Now, I can go on about each of these for a long time, but I'll keep it short.

The research and periworkout nutrition story

In my opinion, research is usually a contradictory story. (For every one study of something being good, there's likely one about it being bad.) It's no longer about the pursuit of the good and true, as F.S. Michael's puts it in Monoculture. It's about companies paying research institutes to connect fictitious dots to deceive you. It's about the confirmation bias, and some researchers doing everything they can to vindicate their ideas — a big scientific breakthrough means big bucks. It's about students doing studies without care of the good and true, only about the diploma they'll receive.

This isn't to say I don't believe any research.

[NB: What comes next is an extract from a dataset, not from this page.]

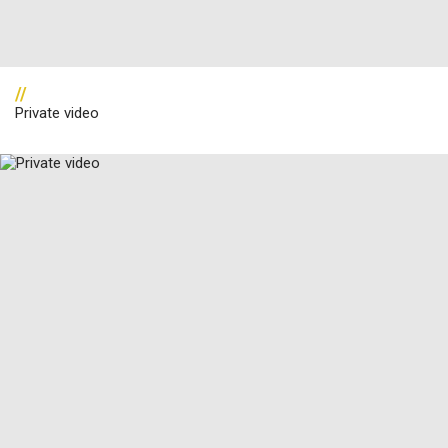
//
Private video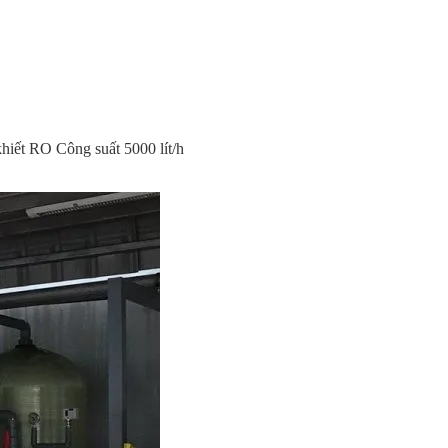
hiết RO Công suất 5000 lít/h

That's not true at all…but I always have reservations.

If I believed in research, I probably would obsess over periworkout nutrition. But the idea (dare I say story) of the body forever and permanently wasting away the very muscle tissue that saved its life from a barbell attempting to smash it into pieces in just eight short hours just didn't sit well in my stomach.

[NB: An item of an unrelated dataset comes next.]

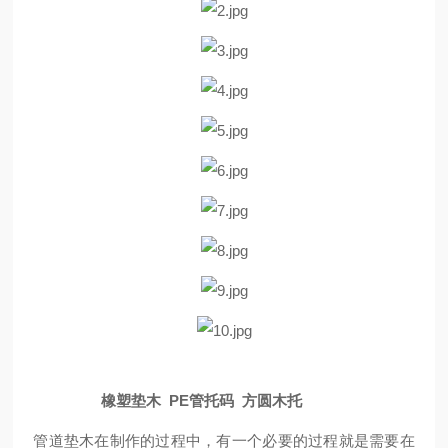
橡塑垫木 PE管托码 方圆木托
管道垫木在制作的过程中，有一个必要的过程就是需要在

Since I'm not a bodybuilder, I was willing to take the chance. I was willing to tell myself a risky story and see if it was good enough to believe because the payoff was in my interest.

Stupid for believing stories

Undoubtedly, this is where people stop coming back to this blog and sending me hate mail.

“How can you be skeptic about research? You make no sense!”

“Dude, when liver glycogen runs out, your muscle will be on the platter for energy!”

And I don't doubt either. I might be an idiot. But the purpose of stories aren't always to tell the truth, and we don't often listen to stories for the truth. There's a reason we watched Are You Afraid of the Dark?.

I'm not here to persuade you to believe my stories, but rather to give you freedom in choosing your own. To perhaps give you motivational juice to tear down walls that you want torn down, but are too afraid to bust out the sledge hammer because of some story behind the importance of the wall.

The power and use of stories

In an age where information is overabundant, it's easy to get lost. To be forever irked about what's new, what's best, and what you're doing wrong that you could be doing better.

Stories, when used correctly, serve the same purpose they did when you were little kid that couldn't get comfortable under the covers. They calm your mind. They help you zone out and enter a state of flow. 

So if you struggle with something, you might not need the truth. You might just need a better story — one that's true enough to help you sleep at night.